■ **What the task requires**: Convert the text of the records, from the line containing "Vai ai contenuti" through the end of the records, inclusive, into a Markdown table with the columns Row and Line. Number each line in Row, omit blank lines, and leave the pictures out.

■ **Records provided**:
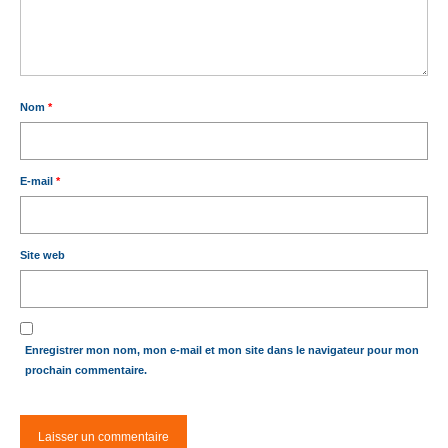
Nom
*
E-mail
*
Site web
Enregistrer mon nom, mon e-mail et mon site dans le navigateur pour mon
prochain commentaire.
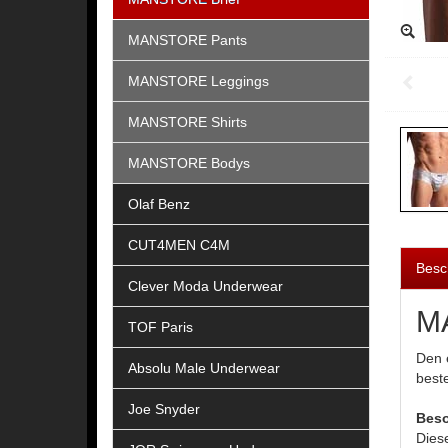
MANSTORE Pants
MANSTORE Leggings
MANSTORE Shirts
MANSTORE Bodys
Olaf Benz
CUT4MEN C4M
Besc
Clever Moda Underwear
MA
TOF Paris
Den 
Absolu Male Underwear
best
Joe Snyder
Beso
Diese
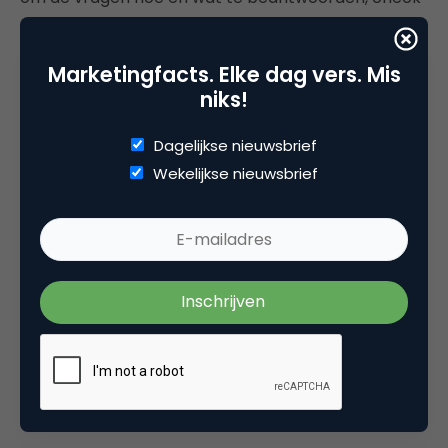
onderstaand filmpje!
Marketingfacts. Elke dag vers. Mis
niks!
Dagelijkse nieuwsbrief
Wekelijkse nieuwsbrief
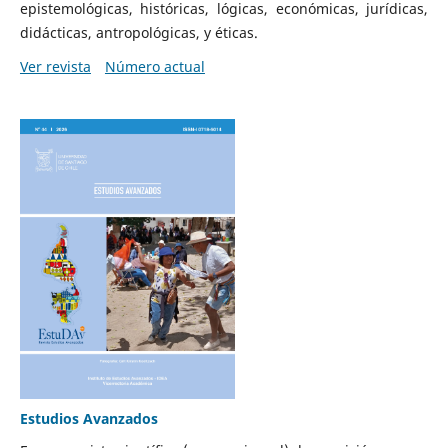
epistemológicas, históricas, lógicas, económicas, jurídicas,
didácticas, antropológicas, y éticas.
Ver revista
Número actual
Estudios Avanzados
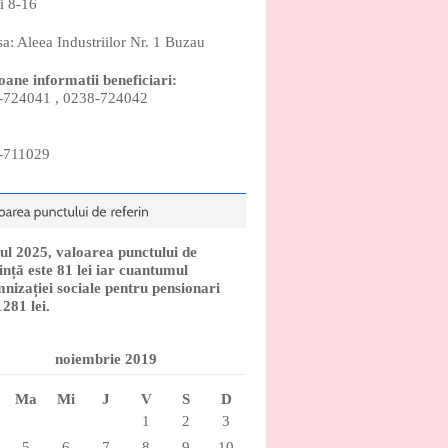
i 8-16
a: Aleea Industriilor Nr. 1 Buzau
oane informatii beneficiari:
-724041 , 0238-724042
-711029
ul 2025, valoarea punctului de
ință este 81 lei iar cuantumul
nizației sociale pentru pensionari
1281 lei.
noiembrie 2019
Ma
Mi
J
V
S
D
1
2
3
5
6
7
8
9
10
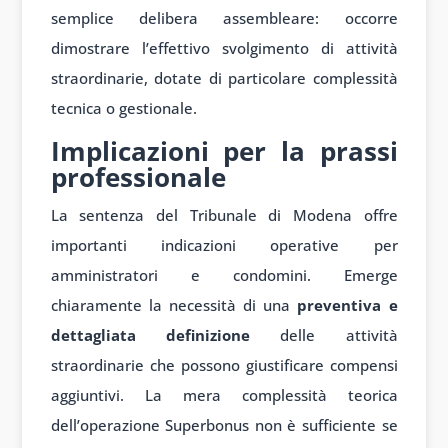
semplice delibera assembleare: occorre
dimostrare l’effettivo svolgimento di attività
straordinarie, dotate di particolare complessità
tecnica o gestionale.
Implicazioni per la prassi
professionale
La sentenza del Tribunale di Modena offre
importanti indicazioni operative per
amministratori e condomini. Emerge
chiaramente la necessità di una
preventiva e
dettagliata definizione
delle attività
straordinarie che possono giustificare compensi
aggiuntivi. La mera complessità teorica
dell’operazione Superbonus non è sufficiente se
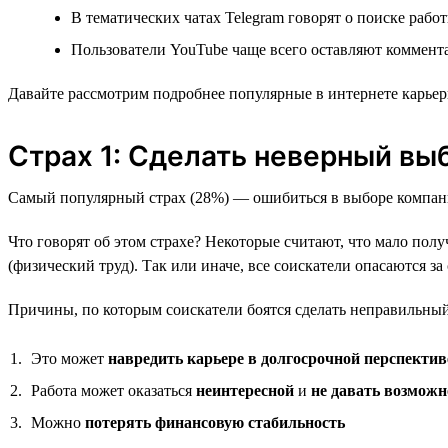
В тематических чатах Telegram говорят о поиске раб
Пользователи YouTube чаще всего оставляют коммента
Давайте рассмотрим подробнее популярные в интернете карьер
Страх 1: Сделать неверный вы
Самый популярный страх (28%) — ошибиться в выборе компан
Что говорят об этом страхе? Некоторые считают, что мало пол
(физический труд). Так или иначе, все соискатели опасаются за
Причины, по которым соискатели боятся сделать неправильны
Это может
навредить карьере в долгосрочной перспектив
Работа может оказаться
неинтересной
и
не давать возможн
Можно
потерять финансовую стабильность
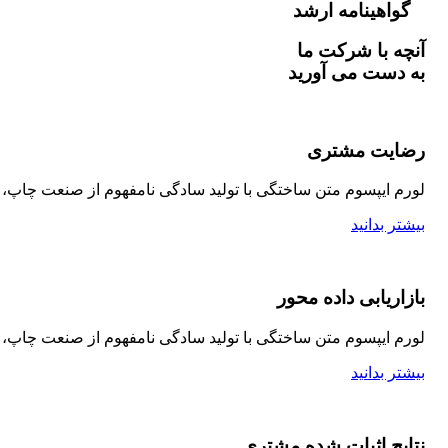
گواهینامه ارشد
آنچه با شرکت ما
به دست می آورید
رضایت مشتری
لورم ایپسوم متن ساختگی با تولید سادگی نامفهوم از صنعت چاپ، و
بیشتر بدانید
بازاریابی داده محور
لورم ایپسوم متن ساختگی با تولید سادگی نامفهوم از صنعت چاپ، و
بیشتر بدانید
نتایج اثبات شده مشتری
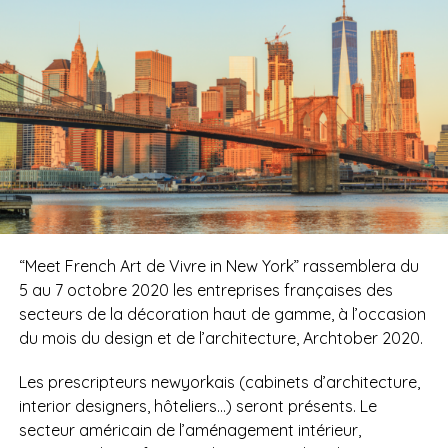
“Meet French Art de Vivre in New York” rassemblera du
5 au 7 octobre 2020 les entreprises françaises des
secteurs de la décoration haut de gamme, à l’occasion
du mois du design et de l’architecture, Archtober 2020.
Les prescripteurs newyorkais (cabinets d’architecture,
interior designers, hôteliers…) seront présents. Le
secteur américain de l’aménagement intérieur,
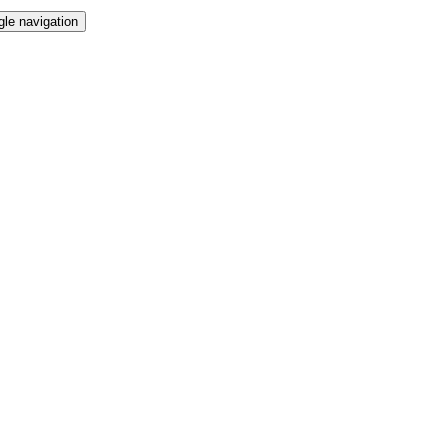
gle navigation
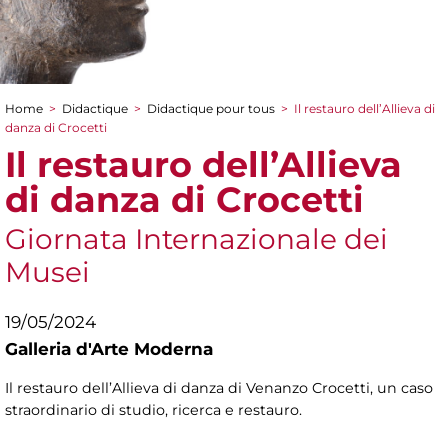
Home
>
Didactique
>
Didactique pour tous
>
Il restauro dell’Allieva di
You are here
danza di Crocetti
Il restauro dell’Allieva
di danza di Crocetti
Giornata Internazionale dei
Musei
19/05/2024
Galleria d'Arte Moderna
Il restauro dell’Allieva di danza di Venanzo Crocetti, un caso
straordinario di studio, ricerca e restauro.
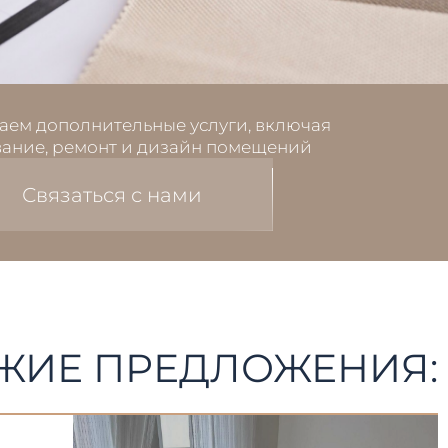
аем дополнительные услуги, включая
ание, ремонт и дизайн помещений
Связаться с нами
ЖИЕ ПРЕДЛОЖЕНИЯ:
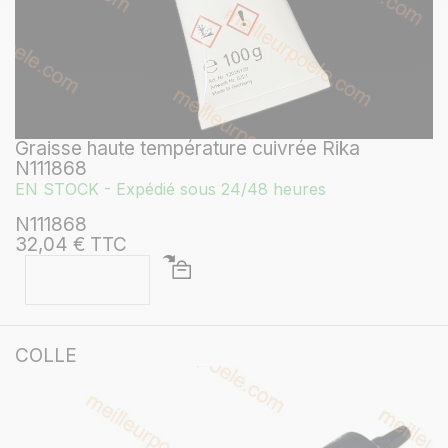
Graisse haute température cuivrée Rika
N111868
EN STOCK - Expédié sous 24/48 heures
N111868
32,04 € TTC
COLLE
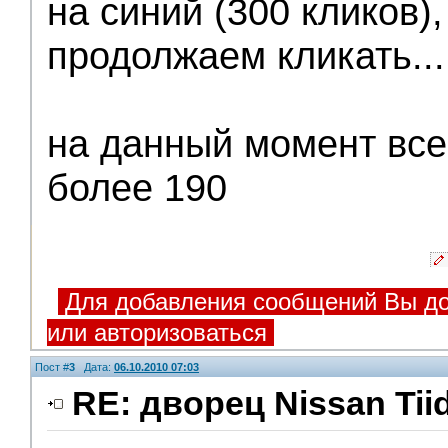
на синий (300 кликов)
продолжаем кликать...
на данный момент все
более 190
Для добавления сообщений Вы до
или авторизоваться
Пост #
3
Дата:
06.10.2010 07:03
RE: дворец Nissan Tii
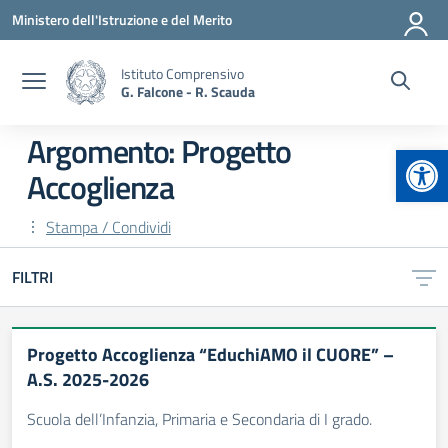
Vai ai contenuti
Vai al menu di navigazione
Vai al footer
Ministero dell'Istruzione e del Merito
Istituto Comprensivo
G. Falcone - R. Scauda
Argomento: Progetto
Apr
Accoglienza
Stampa / Condividi
FILTRI
Progetto Accoglienza “EduchiAMO il CUORE” –
A.S. 2025-2026
Scuola dell’Infanzia, Primaria e Secondaria di I grado.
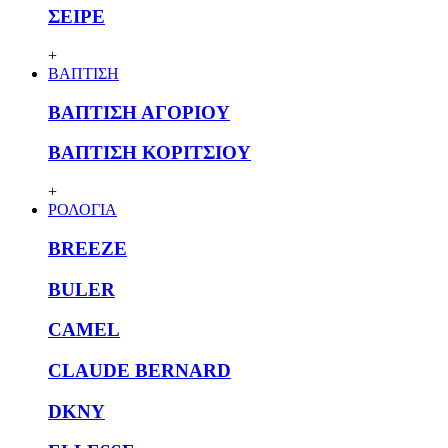
ΣΕΙΡΕ
+
ΒΑΠΤΙΣΗ
ΒΑΠΤΙΣΗ ΑΓΟΡΙΟΥ
ΒΑΠΤΙΣΗ ΚΟΡΙΤΣΙΟΥ
+
ΡΟΛΟΓΙΑ
BREEZE
BULER
CAMEL
CLAUDE BERNARD
DKNY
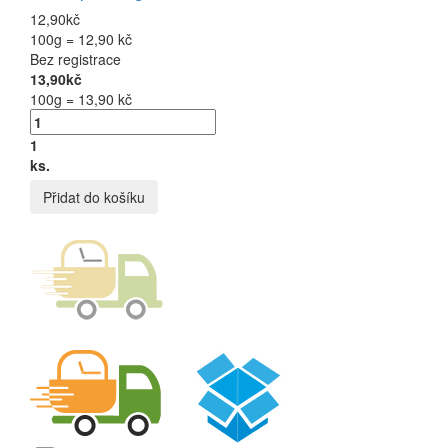
12,90kč
100g = 12,90 kč
Bez registrace
13,90kč
100g = 13,90 kč
1
ks.
Přidat do košíku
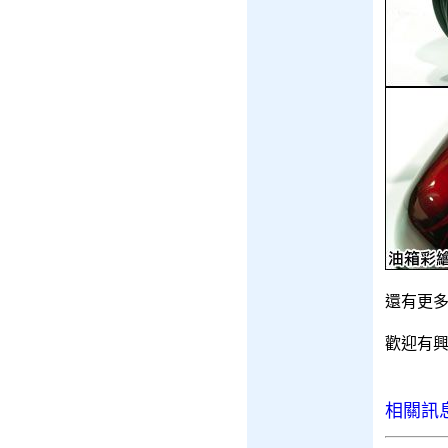
還有更多
歡迎有興趣
相關訊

■ **Solution to this exercise**:
| Row | Line |
|---|---|
| 1 | Vai ai contenuti |
| 2 | Vai al menu di navigazione |
| 3 | Vai al footer |
| 4 | Ministero dell'Istruzione e del Merito |
| 5 | Istituto Comprensivo |
| 6 | G. Falcone - R. Scauda |
| 7 | Argomento: Progetto |
| 8 | Apr |
| 9 | Accoglienza |
| 10 | Stampa / Condividi |
| 11 | FILTRI |
| 12 | Progetto Accoglienza “EduchiAMO il CUORE” – |
| 13 | A.S. 2025-2026 |
| 14 | Scuola dell’Infanzia, Primaria e Secondaria di I grado. |
| 15 | ΣΕΙΡΕ |
| 16 | + |
| 17 | ΒΑΠΤΙΣΗ |
| 18 | ΒΑΠΤΙΣΗ ΑΓΟΡΙΟΥ |
| 19 | ΒΑΠΤΙΣΗ ΚΟΡΙΤΣΙΟΥ |
| 20 | + |
| 21 | ΡΟΛΟΓΙΑ |
| 22 | BREEZE |
| 23 | BULER |
| 24 | CAMEL |
| 25 | CLAUDE BERNARD |
| 26 | DKNY |
| 27 | 12,90kč |
| 28 | 100g = 12,90 kč |
| 29 | Bez registrace |
| 30 | 13,90kč |
| 31 | 100g = 13,90 kč |
| 32 | 1 |
| 33 | ks. |
| 34 | Přidat do košíku |
| 35 | 還有更多 |
| 36 | 歡迎有興趣 |
| 37 | 相關訊 |